# [EXERCISE OBJECTIVE]
The copy you return must begin at the line containing "笔试, 马永越: 70 -> 101" and end at the final line of the listing below, with every picture left out.

# [GIVEN INFORMATION]
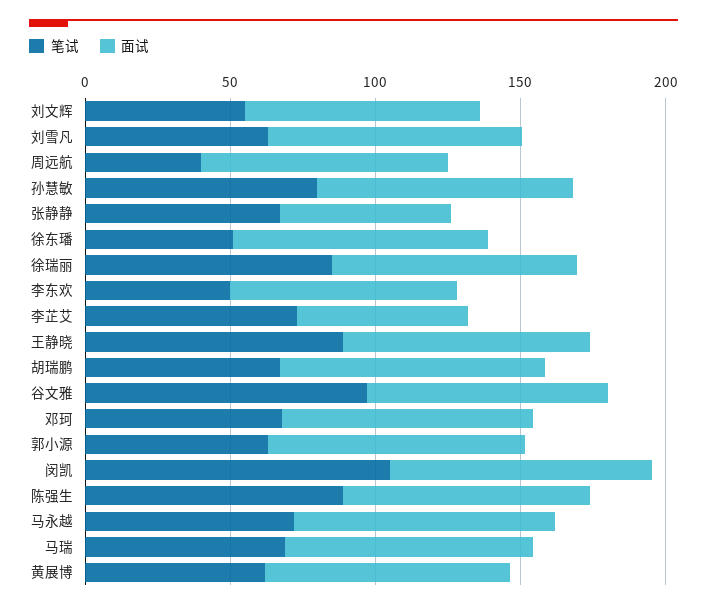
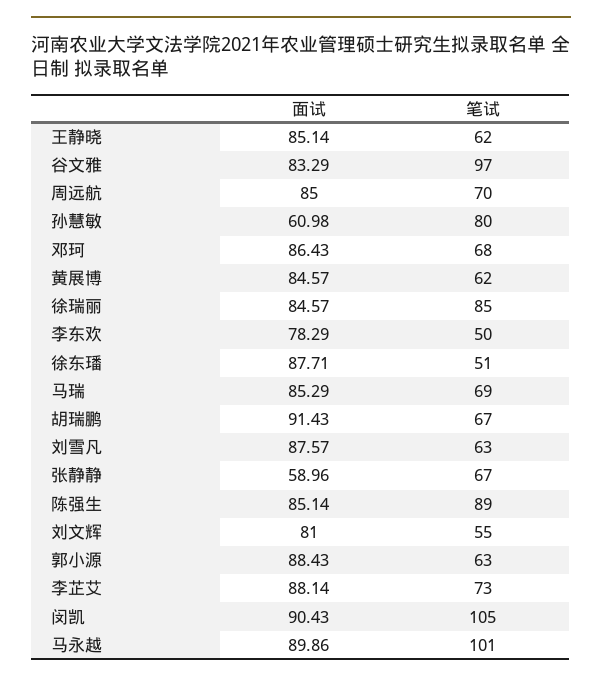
笔试, 周远航: 40 -> 70
面试, 孙慧敏: 90 -> 60.98
面试, 李芷艾: 60 -> 88.14
笔试, 王静晓: 90 -> 62
笔试, 马永越: 70 -> 101

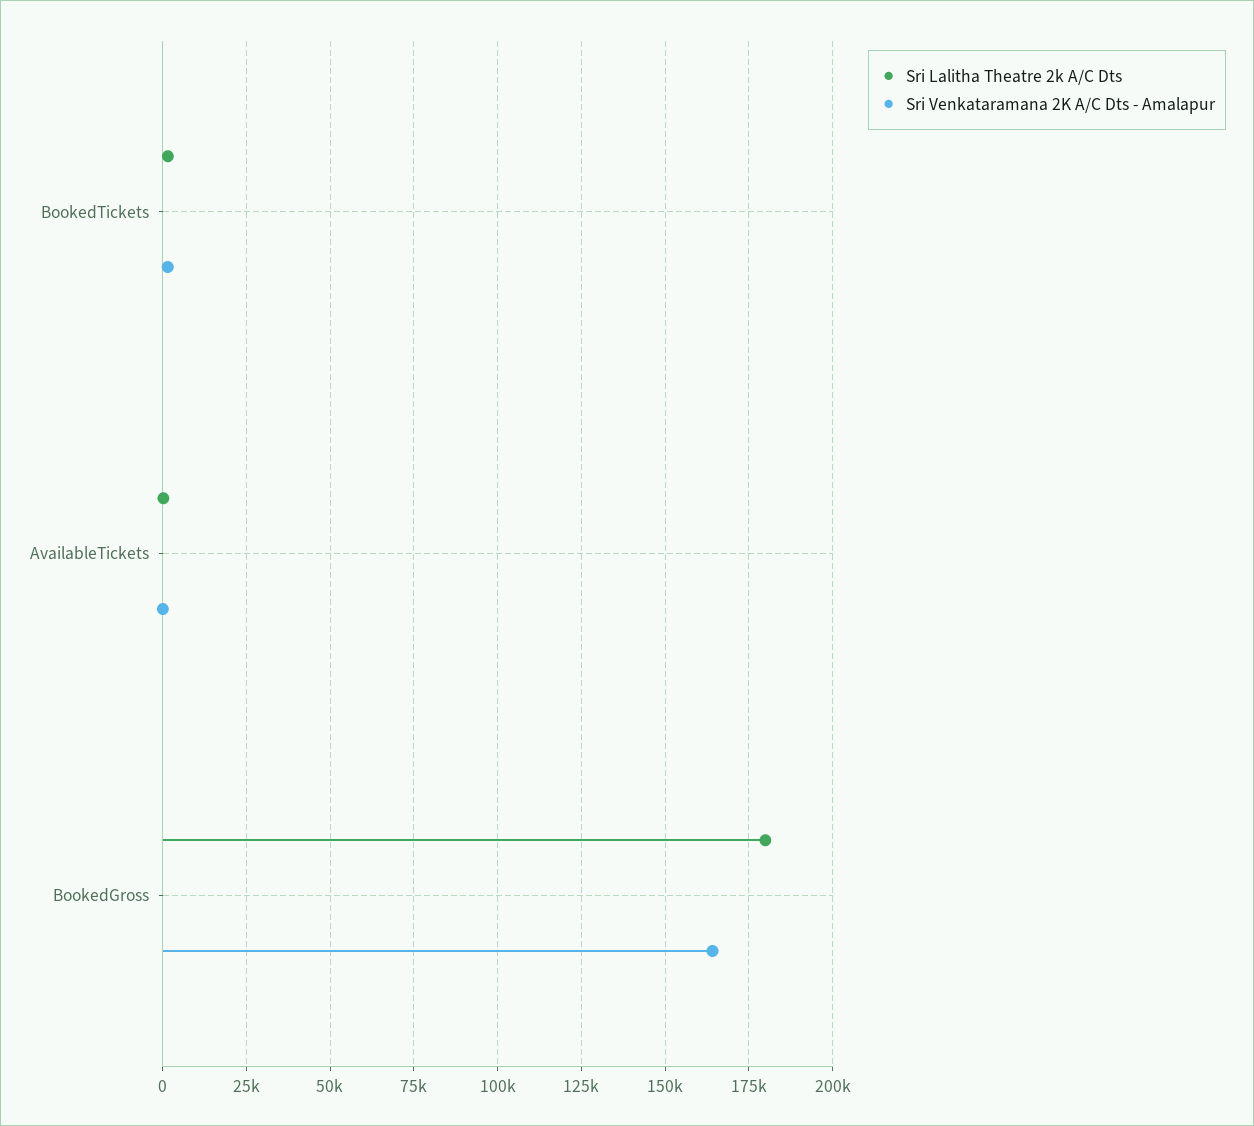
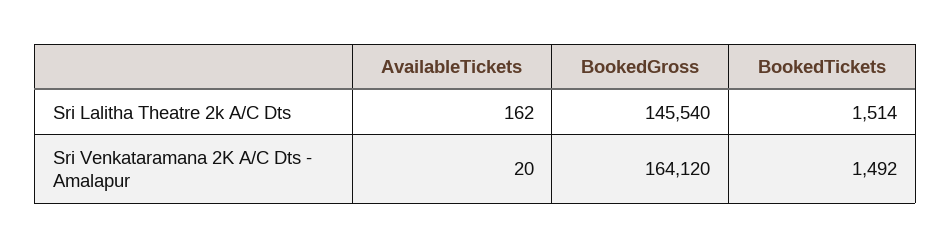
Sri Lalitha Theatre 2k A/C Dts, BookedGross: 180000 -> 145540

# [OUTPUT BELOW]
笔试, 马永越: 70 -> 101

Sri Lalitha Theatre 2k A/C Dts, BookedGross: 180000 -> 145540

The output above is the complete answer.